**WHAT TO PRODUCE:** Each line below should be repeated exactly, but no picture should be carried over.

[Extracted page text data]
+ + + + + + +
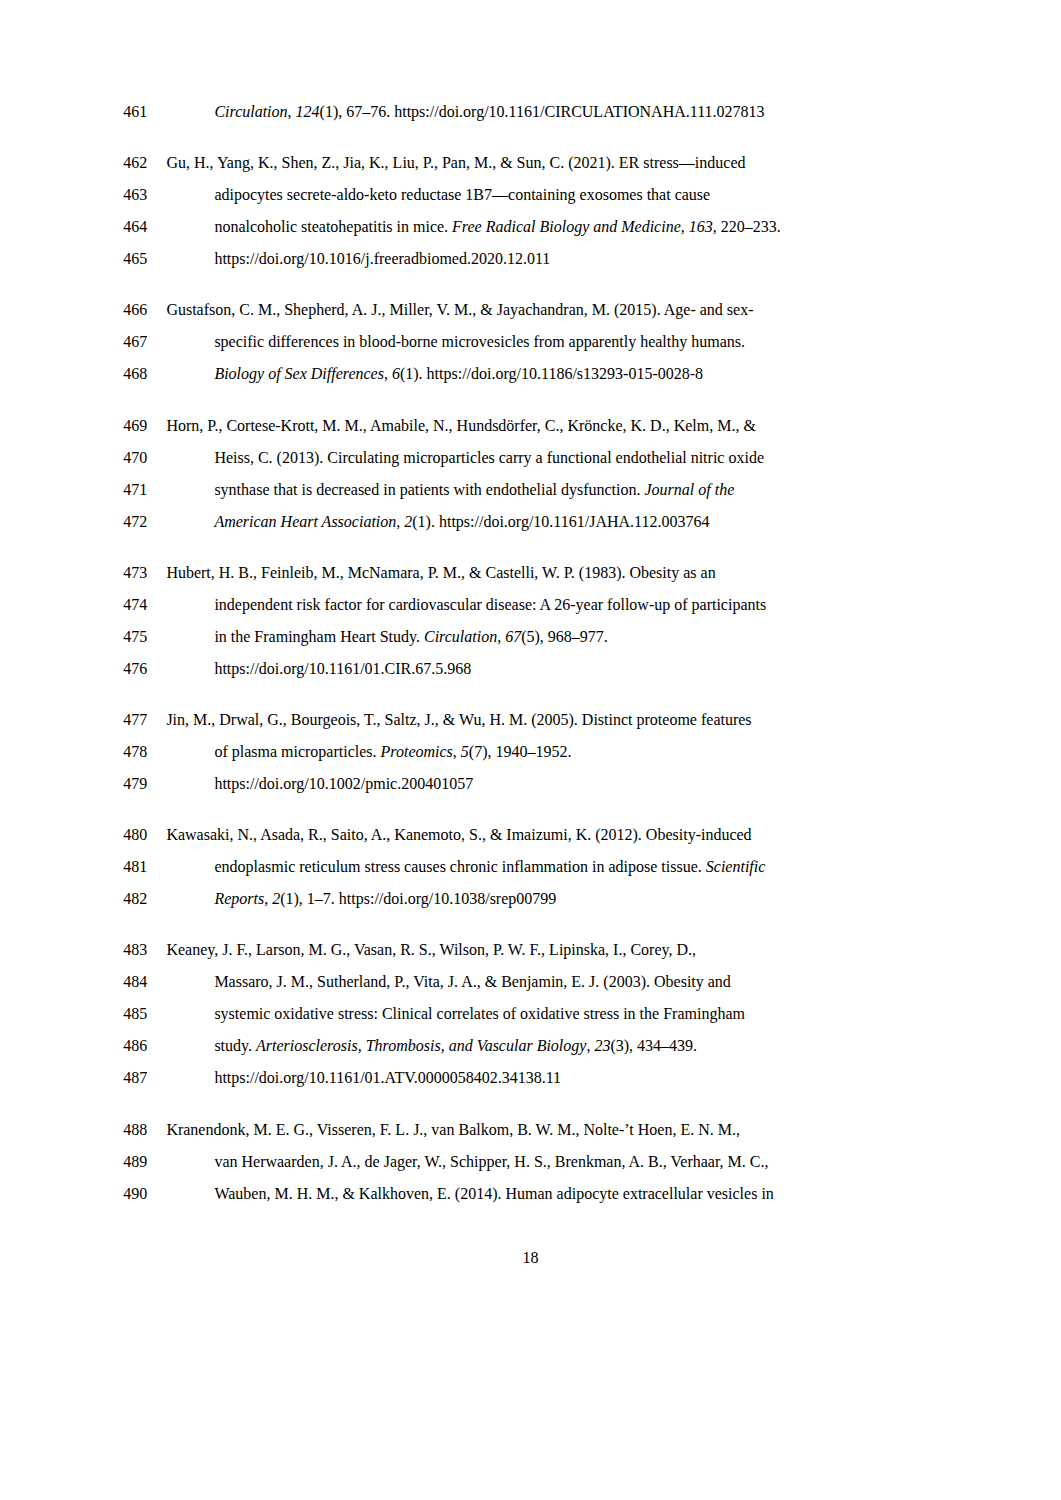461
Circulation, 124(1), 67–76. https://doi.org/10.1161/CIRCULATIONAHA.111.027813
462
463
464
465
Gu, H., Yang, K., Shen, Z., Jia, K., Liu, P., Pan, M., & Sun, C. (2021). ER stress—induced
adipocytes secrete-aldo-keto reductase 1B7—containing exosomes that cause
nonalcoholic steatohepatitis in mice. Free Radical Biology and Medicine, 163, 220–233.
https://doi.org/10.1016/j.freeradbiomed.2020.12.011
466
467
468
Gustafson, C. M., Shepherd, A. J., Miller, V. M., & Jayachandran, M. (2015). Age- and sex-
specific differences in blood-borne microvesicles from apparently healthy humans.
Biology of Sex Differences, 6(1). https://doi.org/10.1186/s13293-015-0028-8
469
470
471
472
Horn, P., Cortese-Krott, M. M., Amabile, N., Hundsdörfer, C., Kröncke, K. D., Kelm, M., &
Heiss, C. (2013). Circulating microparticles carry a functional endothelial nitric oxide
synthase that is decreased in patients with endothelial dysfunction. Journal of the
American Heart Association, 2(1). https://doi.org/10.1161/JAHA.112.003764
473
474
475
476
Hubert, H. B., Feinleib, M., McNamara, P. M., & Castelli, W. P. (1983). Obesity as an
independent risk factor for cardiovascular disease: A 26-year follow-up of participants
in the Framingham Heart Study. Circulation, 67(5), 968–977.
https://doi.org/10.1161/01.CIR.67.5.968
477
478
479
Jin, M., Drwal, G., Bourgeois, T., Saltz, J., & Wu, H. M. (2005). Distinct proteome features
of plasma microparticles. Proteomics, 5(7), 1940–1952.
https://doi.org/10.1002/pmic.200401057
480
481
482
Kawasaki, N., Asada, R., Saito, A., Kanemoto, S., & Imaizumi, K. (2012). Obesity-induced
endoplasmic reticulum stress causes chronic inflammation in adipose tissue. Scientific
Reports, 2(1), 1–7. https://doi.org/10.1038/srep00799
483
484
485
486
487
Keaney, J. F., Larson, M. G., Vasan, R. S., Wilson, P. W. F., Lipinska, I., Corey, D.,
Massaro, J. M., Sutherland, P., Vita, J. A., & Benjamin, E. J. (2003). Obesity and
systemic oxidative stress: Clinical correlates of oxidative stress in the Framingham
study. Arteriosclerosis, Thrombosis, and Vascular Biology, 23(3), 434–439.
https://doi.org/10.1161/01.ATV.0000058402.34138.11
488
489
490
Kranendonk, M. E. G., Visseren, F. L. J., van Balkom, B. W. M., Nolte-’t Hoen, E. N. M.,
van Herwaarden, J. A., de Jager, W., Schipper, H. S., Brenkman, A. B., Verhaar, M. C.,
Wauben, M. H. M., & Kalkhoven, E. (2014). Human adipocyte extracellular vesicles in
18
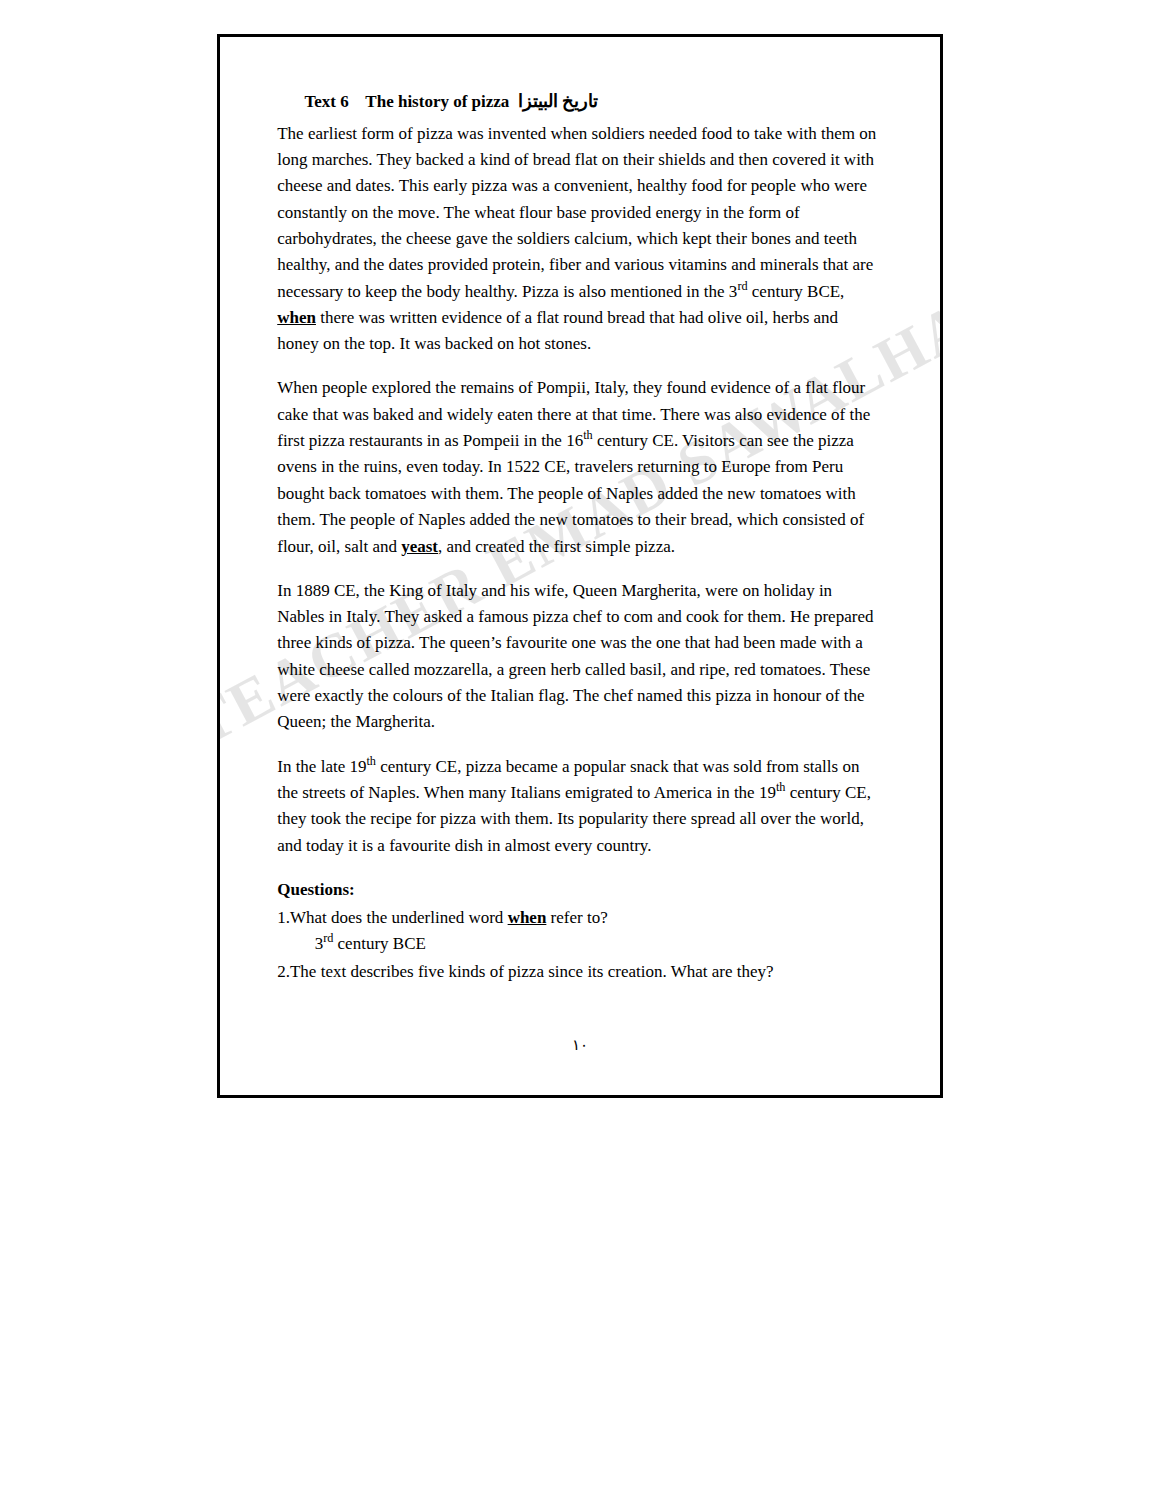TEACHER EMAD SAWALHA
Text 6 The history of pizza تاريخ البيتزا
The earliest form of pizza was invented when soldiers needed food to take with them on long marches. They backed a kind of bread flat on their shields and then covered it with cheese and dates. This early pizza was a convenient, healthy food for people who were constantly on the move. The wheat flour base provided energy in the form of carbohydrates, the cheese gave the soldiers calcium, which kept their bones and teeth healthy, and the dates provided protein, fiber and various vitamins and minerals that are necessary to keep the body healthy. Pizza is also mentioned in the 3rd century BCE, when there was written evidence of a flat round bread that had olive oil, herbs and honey on the top. It was backed on hot stones.
When people explored the remains of Pompii, Italy, they found evidence of a flat flour cake that was baked and widely eaten there at that time. There was also evidence of the first pizza restaurants in as Pompeii in the 16th century CE. Visitors can see the pizza ovens in the ruins, even today. In 1522 CE, travelers returning to Europe from Peru bought back tomatoes with them. The people of Naples added the new tomatoes with them. The people of Naples added the new tomatoes to their bread, which consisted of flour, oil, salt and yeast, and created the first simple pizza.
In 1889 CE, the King of Italy and his wife, Queen Margherita, were on holiday in Nables in Italy. They asked a famous pizza chef to com and cook for them. He prepared three kinds of pizza. The queen’s favourite one was the one that had been made with a white cheese called mozzarella, a green herb called basil, and ripe, red tomatoes. These were exactly the colours of the Italian flag. The chef named this pizza in honour of the Queen; the Margherita.
In the late 19th century CE, pizza became a popular snack that was sold from stalls on the streets of Naples. When many Italians emigrated to America in the 19th century CE, they took the recipe for pizza with them. Its popularity there spread all over the world, and today it is a favourite dish in almost every country.
Questions:
1.What does the underlined word when refer to?
3rd century BCE
2.The text describes five kinds of pizza since its creation. What are they?
١٠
+ + + + + + +
**WRITTEN SOLUTION:**
461
Circulation, 124(1), 67–76. https://doi.org/10.1161/CIRCULATIONAHA.111.027813
462
463
464
465
Gu, H., Yang, K., Shen, Z., Jia, K., Liu, P., Pan, M., & Sun, C. (2021). ER stress—induced
adipocytes secrete-aldo-keto reductase 1B7—containing exosomes that cause
nonalcoholic steatohepatitis in mice. Free Radical Biology and Medicine, 163, 220–233.
https://doi.org/10.1016/j.freeradbiomed.2020.12.011
466
467
468
Gustafson, C. M., Shepherd, A. J., Miller, V. M., & Jayachandran, M. (2015). Age- and sex-
specific differences in blood-borne microvesicles from apparently healthy humans.
Biology of Sex Differences, 6(1). https://doi.org/10.1186/s13293-015-0028-8
469
470
471
472
Horn, P., Cortese-Krott, M. M., Amabile, N., Hundsdörfer, C., Kröncke, K. D., Kelm, M., &
Heiss, C. (2013). Circulating microparticles carry a functional endothelial nitric oxide
synthase that is decreased in patients with endothelial dysfunction. Journal of the
American Heart Association, 2(1). https://doi.org/10.1161/JAHA.112.003764
473
474
475
476
Hubert, H. B., Feinleib, M., McNamara, P. M., & Castelli, W. P. (1983). Obesity as an
independent risk factor for cardiovascular disease: A 26-year follow-up of participants
in the Framingham Heart Study. Circulation, 67(5), 968–977.
https://doi.org/10.1161/01.CIR.67.5.968
477
478
479
Jin, M., Drwal, G., Bourgeois, T., Saltz, J., & Wu, H. M. (2005). Distinct proteome features
of plasma microparticles. Proteomics, 5(7), 1940–1952.
https://doi.org/10.1002/pmic.200401057
480
481
482
Kawasaki, N., Asada, R., Saito, A., Kanemoto, S., & Imaizumi, K. (2012). Obesity-induced
endoplasmic reticulum stress causes chronic inflammation in adipose tissue. Scientific
Reports, 2(1), 1–7. https://doi.org/10.1038/srep00799
483
484
485
486
487
Keaney, J. F., Larson, M. G., Vasan, R. S., Wilson, P. W. F., Lipinska, I., Corey, D.,
Massaro, J. M., Sutherland, P., Vita, J. A., & Benjamin, E. J. (2003). Obesity and
systemic oxidative stress: Clinical correlates of oxidative stress in the Framingham
study. Arteriosclerosis, Thrombosis, and Vascular Biology, 23(3), 434–439.
https://doi.org/10.1161/01.ATV.0000058402.34138.11
488
489
490
Kranendonk, M. E. G., Visseren, F. L. J., van Balkom, B. W. M., Nolte-’t Hoen, E. N. M.,
van Herwaarden, J. A., de Jager, W., Schipper, H. S., Brenkman, A. B., Verhaar, M. C.,
Wauben, M. H. M., & Kalkhoven, E. (2014). Human adipocyte extracellular vesicles in
18
TEACHER EMAD SAWALHA
Text 6 The history of pizza تاريخ البيتزا
The earliest form of pizza was invented when soldiers needed food to take with them on long marches. They backed a kind of bread flat on their shields and then covered it with cheese and dates. This early pizza was a convenient, healthy food for people who were constantly on the move. The wheat flour base provided energy in the form of carbohydrates, the cheese gave the soldiers calcium, which kept their bones and teeth healthy, and the dates provided protein, fiber and various vitamins and minerals that are necessary to keep the body healthy. Pizza is also mentioned in the 3rd century BCE, when there was written evidence of a flat round bread that had olive oil, herbs and honey on the top. It was backed on hot stones.
When people explored the remains of Pompii, Italy, they found evidence of a flat flour cake that was baked and widely eaten there at that time. There was also evidence of the first pizza restaurants in as Pompeii in the 16th century CE. Visitors can see the pizza ovens in the ruins, even today. In 1522 CE, travelers returning to Europe from Peru bought back tomatoes with them. The people of Naples added the new tomatoes with them. The people of Naples added the new tomatoes to their bread, which consisted of flour, oil, salt and yeast, and created the first simple pizza.
In 1889 CE, the King of Italy and his wife, Queen Margherita, were on holiday in Nables in Italy. They asked a famous pizza chef to com and cook for them. He prepared three kinds of pizza. The queen’s favourite one was the one that had been made with a white cheese called mozzarella, a green herb called basil, and ripe, red tomatoes. These were exactly the colours of the Italian flag. The chef named this pizza in honour of the Queen; the Margherita.
In the late 19th century CE, pizza became a popular snack that was sold from stalls on the streets of Naples. When many Italians emigrated to America in the 19th century CE, they took the recipe for pizza with them. Its popularity there spread all over the world, and today it is a favourite dish in almost every country.
Questions:
1.What does the underlined word when refer to?
3rd century BCE
2.The text describes five kinds of pizza since its creation. What are they?
١٠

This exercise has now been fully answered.